Alguns, ainda mais iludidos, acreditam que oficinas literárias formam escritores. Dito de outra forma: que, se não ensinam português, ensinam a escrever textos literários. Nem o mais brilhante dos mestres tem o poder de transformar alguém em escritor. A arte de escrever não comporta transmissão. Se a idéia é domesticar a escrita alheia, a literatura passa a léguas disso. Pode-se, no máximo, provocar, incitar, apostar numa inquietação. Se digo que literatura não se ensina é porque, para escrever textos criativos, uma pessoa precisa bem mais do que uma dedicada e metódica educação. É preciso, antes, que algo se escreva dentro dela. A literatura começa com uma experiência de ruminação interior. É uma aventura pessoal e secreta. Não comporta adestramento, não é uma técnica — como o manejo de uma máquina, ou o cultivo de uma fazenda — que se conquista pelo esforço e pela repetição.
Um grande escritor como Cristovão Tezza relata, sempre, o estado necessário de meditação profunda, de contemplação, que antecede e prepara sua escrita. Quando começa a escrever um livro, Tezza se põe a perambular pela casa, horas, dias, semanas a fio. Num estado que se assemelha à divagação, remói idéias, visões imprecisas, situações. Quando, enfim, se senta para escrever, muitas vezes não produz, ao longo de todo um dia, mais que meia-dúzia de linhas. Sempre à mão, em um caderno, o que sublinha a posição fundamental de eterno aprendiz, ele se contenta em gaguejar algumas palavras. Não importa que escreva só um punhado de frases: interessa, sim, que, numa espécie de gestação abstrata, incorpórea, uma narrativa se forma, lenta, dentro dele.

| Dados disponíveis |
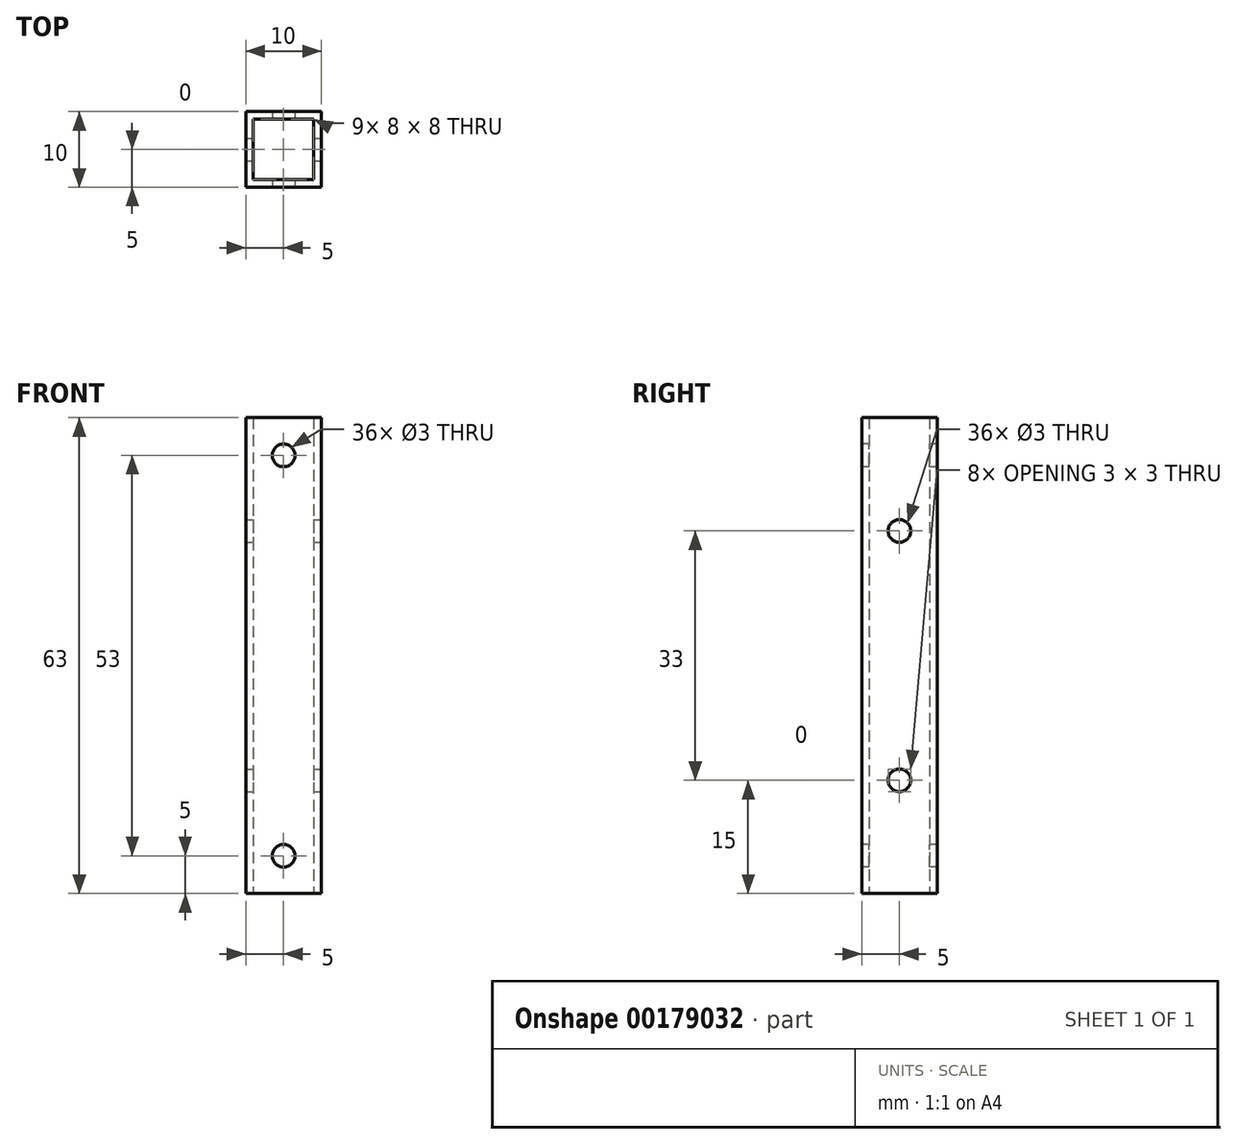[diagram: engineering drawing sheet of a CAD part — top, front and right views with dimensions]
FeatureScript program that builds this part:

| Instrução 1 |
No trecho sobre oficinas literárias, de que maneira Cristovão Tezza escreve quando enfim se senta para escrever?
| Instrução 2 |
Transcreva do trecho sobre oficinas literárias tudo o que vai desde "Alguns, ainda mais" até "e pela repetição.".

| Resultado do exercício 1 |
À mão, em um caderno.

| Resultado do exercício 2 |
Alguns, ainda mais iludidos, acreditam que oficinas literárias formam escritores. Dito de outra forma: que, se não ensinam português, ensinam a escrever textos literários. Nem o mais brilhante dos mestres tem o poder de transformar alguém em escritor. A arte de escrever não comporta transmissão. Se a idéia é domesticar a escrita alheia, a literatura passa a léguas disso. Pode-se, no máximo, provocar, incitar, apostar numa inquietação. Se digo que literatura não se ensina é porque, para escrever textos criativos, uma pessoa precisa bem mais do que uma dedicada e metódica educação. É preciso, antes, que algo se escreva dentro dela. A literatura começa com uma experiência de ruminação interior. É uma aventura pessoal e secreta. Não comporta adestramento, não é uma técnica — como o manejo de uma máquina, ou o cultivo de uma fazenda — que se conquista pelo esforço e pela repetição.